古いスマートフォン端末や、一部ブラウザのプライベートブラウジング機能をご利用の際は、機能に制限が掛かることがございます。
隣で寝息を立てていた⚫︎⚫︎の瞼が、ゆっくりと開く。
「おはよう……」
「おはよう、⚫︎⚫︎」
幼い頃は寝起きの機嫌が悪かったのに、いつからだろう目覚めがよくなったのは。
愛しい彼女は目が合うと驚いて言う。
「……もしかして、ずっと起きてたの?」
クマが出来てる…と心配そうに、そっとオレの目元に触れる。
「…寝られる訳などないだろう」
⚫︎⚫︎と違って繊細なんだ、と微笑みながら返した。
「……やっぱり会わなきゃよかったかな」
毛布を握りしめて呟く。
「何故そんなことを言う」
「その方が柱間の心は軽かったもの」
「そんな事はない…会えなければ一生後悔していたさ」
「………」
「…行かせたくない気持ちに変わりはないがな」
穏やかに言うと頬を撫でた。
「ごめんね…私も幸せの欠片を持たないと、柱間の幸せを願えなかった…」
涙ぐむ⚫︎⚫︎を見て苦しくなる。
「大丈夫だよ。

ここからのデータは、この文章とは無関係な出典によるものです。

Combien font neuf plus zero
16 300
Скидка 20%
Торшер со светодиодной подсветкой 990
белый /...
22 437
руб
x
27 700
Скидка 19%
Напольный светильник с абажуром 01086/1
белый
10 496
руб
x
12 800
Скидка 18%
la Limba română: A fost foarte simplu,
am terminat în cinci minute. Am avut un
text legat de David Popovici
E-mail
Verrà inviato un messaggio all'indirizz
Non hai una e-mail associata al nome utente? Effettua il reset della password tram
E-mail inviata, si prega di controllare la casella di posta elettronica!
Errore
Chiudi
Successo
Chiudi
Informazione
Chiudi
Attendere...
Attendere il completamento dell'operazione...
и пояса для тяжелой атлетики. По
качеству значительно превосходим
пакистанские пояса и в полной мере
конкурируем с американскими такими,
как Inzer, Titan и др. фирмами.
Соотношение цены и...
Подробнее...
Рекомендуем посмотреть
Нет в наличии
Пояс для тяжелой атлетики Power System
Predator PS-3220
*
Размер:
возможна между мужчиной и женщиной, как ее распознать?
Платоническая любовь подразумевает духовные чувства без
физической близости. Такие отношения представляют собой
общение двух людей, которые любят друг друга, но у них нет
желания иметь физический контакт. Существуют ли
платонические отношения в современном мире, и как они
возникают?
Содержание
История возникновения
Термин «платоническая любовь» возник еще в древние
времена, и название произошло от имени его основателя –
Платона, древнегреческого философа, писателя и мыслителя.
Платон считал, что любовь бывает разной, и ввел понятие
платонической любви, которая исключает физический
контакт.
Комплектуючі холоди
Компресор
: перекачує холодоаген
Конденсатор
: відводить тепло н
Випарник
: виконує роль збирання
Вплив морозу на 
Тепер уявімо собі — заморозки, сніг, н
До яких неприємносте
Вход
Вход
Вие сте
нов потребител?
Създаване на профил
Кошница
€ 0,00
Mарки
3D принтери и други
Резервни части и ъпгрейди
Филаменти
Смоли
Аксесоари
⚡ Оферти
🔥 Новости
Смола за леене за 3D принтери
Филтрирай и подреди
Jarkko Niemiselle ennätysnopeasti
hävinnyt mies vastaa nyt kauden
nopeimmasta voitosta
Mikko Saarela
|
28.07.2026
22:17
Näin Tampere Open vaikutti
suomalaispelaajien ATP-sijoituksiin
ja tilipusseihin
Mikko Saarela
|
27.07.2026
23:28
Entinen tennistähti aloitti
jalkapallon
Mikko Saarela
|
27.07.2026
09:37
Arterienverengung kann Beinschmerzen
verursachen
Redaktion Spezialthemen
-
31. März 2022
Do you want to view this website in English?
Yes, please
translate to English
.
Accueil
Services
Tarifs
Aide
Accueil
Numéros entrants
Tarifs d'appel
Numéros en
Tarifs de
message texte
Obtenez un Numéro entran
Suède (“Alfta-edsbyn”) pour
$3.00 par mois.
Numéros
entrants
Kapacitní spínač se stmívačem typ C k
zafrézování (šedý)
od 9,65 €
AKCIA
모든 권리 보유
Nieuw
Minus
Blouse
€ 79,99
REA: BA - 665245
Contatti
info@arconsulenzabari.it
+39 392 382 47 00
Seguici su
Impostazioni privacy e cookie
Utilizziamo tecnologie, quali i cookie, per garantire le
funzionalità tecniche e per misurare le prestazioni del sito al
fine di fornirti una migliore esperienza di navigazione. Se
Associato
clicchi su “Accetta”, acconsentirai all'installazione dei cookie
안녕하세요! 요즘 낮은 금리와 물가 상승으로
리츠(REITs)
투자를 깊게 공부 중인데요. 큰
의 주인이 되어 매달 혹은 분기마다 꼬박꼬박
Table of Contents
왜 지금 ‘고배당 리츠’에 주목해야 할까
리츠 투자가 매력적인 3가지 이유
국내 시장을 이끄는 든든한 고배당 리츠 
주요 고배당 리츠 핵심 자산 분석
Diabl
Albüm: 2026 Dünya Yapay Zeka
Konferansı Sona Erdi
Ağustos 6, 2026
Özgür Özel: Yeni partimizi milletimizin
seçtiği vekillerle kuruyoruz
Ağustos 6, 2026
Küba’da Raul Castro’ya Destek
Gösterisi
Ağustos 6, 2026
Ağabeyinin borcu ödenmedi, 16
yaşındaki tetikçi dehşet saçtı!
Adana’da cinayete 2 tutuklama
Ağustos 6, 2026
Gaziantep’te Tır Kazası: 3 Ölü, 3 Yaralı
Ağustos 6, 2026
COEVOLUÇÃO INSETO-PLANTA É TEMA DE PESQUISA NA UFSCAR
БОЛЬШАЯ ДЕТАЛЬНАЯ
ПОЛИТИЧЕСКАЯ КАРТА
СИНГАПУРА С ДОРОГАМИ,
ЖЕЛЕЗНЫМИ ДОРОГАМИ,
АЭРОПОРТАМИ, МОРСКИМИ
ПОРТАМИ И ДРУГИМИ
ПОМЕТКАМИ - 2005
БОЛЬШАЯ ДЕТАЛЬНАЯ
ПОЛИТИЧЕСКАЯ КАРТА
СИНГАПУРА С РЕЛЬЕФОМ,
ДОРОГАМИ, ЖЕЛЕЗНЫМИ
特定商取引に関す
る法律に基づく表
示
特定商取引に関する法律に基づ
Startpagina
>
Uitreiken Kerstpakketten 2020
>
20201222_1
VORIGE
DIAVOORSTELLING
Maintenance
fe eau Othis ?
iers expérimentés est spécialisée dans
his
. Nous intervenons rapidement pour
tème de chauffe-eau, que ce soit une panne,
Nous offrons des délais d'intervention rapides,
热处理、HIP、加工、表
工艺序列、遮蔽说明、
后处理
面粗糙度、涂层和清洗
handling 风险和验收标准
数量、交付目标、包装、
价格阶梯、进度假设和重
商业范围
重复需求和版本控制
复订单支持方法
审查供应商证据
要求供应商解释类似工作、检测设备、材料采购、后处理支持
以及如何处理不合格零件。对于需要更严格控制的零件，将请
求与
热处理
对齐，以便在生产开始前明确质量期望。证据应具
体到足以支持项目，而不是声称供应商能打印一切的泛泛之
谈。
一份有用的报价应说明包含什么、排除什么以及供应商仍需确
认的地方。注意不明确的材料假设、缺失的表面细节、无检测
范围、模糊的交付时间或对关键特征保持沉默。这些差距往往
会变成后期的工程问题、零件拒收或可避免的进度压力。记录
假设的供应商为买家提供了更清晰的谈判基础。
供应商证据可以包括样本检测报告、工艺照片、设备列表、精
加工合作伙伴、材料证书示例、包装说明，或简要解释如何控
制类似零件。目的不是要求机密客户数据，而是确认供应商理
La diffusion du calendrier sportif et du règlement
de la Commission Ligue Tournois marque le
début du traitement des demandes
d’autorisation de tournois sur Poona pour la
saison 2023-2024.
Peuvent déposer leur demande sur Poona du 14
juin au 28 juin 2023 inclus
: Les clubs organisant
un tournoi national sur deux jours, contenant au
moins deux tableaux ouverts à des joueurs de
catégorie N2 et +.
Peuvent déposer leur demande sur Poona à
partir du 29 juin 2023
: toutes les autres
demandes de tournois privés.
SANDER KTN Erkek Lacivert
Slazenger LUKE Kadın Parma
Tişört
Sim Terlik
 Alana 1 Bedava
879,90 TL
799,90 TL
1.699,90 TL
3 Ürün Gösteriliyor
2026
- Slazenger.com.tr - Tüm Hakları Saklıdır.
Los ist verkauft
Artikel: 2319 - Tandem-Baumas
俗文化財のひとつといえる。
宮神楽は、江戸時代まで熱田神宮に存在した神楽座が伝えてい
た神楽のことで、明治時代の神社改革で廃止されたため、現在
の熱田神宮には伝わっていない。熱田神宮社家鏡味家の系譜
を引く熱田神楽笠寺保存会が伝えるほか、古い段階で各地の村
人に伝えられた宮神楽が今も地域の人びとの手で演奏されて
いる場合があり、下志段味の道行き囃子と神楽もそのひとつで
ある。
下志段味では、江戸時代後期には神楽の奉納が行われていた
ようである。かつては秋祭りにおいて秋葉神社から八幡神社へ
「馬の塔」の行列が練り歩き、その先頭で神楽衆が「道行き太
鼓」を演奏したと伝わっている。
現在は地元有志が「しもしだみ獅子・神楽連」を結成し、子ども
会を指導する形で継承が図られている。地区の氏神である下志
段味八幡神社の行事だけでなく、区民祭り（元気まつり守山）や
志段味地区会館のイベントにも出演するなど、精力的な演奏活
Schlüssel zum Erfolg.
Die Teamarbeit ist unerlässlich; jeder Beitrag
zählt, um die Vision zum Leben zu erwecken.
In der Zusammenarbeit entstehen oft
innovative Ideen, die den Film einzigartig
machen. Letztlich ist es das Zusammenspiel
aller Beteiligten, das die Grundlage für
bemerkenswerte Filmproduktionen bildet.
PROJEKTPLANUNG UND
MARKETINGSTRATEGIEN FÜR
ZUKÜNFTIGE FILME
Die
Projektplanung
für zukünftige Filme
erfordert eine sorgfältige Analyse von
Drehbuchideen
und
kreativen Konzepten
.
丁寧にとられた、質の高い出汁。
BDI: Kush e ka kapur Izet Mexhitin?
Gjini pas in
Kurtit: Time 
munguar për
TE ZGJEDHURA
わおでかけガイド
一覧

オレが誰と添い遂げようと、⚫︎⚫︎以上に愛する事はない」
「…っ………私も…ずっと愛してるよ……」
「あぁ……」
そっと腕の中に抱き寄せれば、温かな涙が染み込んでいった。
「じゃあ、元気でね」
「…⚫︎⚫︎もな」
「扉間の言う事は聞くのよ」
「あぁ…口煩いのは苦手だがな…」
「どこにいても、里の安寧を願ってる」
「…任されたよ」
「あとね、柱間………幸せになって」
「あぁ…⚫︎⚫︎もだぞ」
最後はいつもの笑顔を作って笑う。
ドアの前で交わす言葉は現実味を帯びなかった。
引越しを翌日に控えたその日までは、すぐにでも会えるんじゃないかと錯覚していた。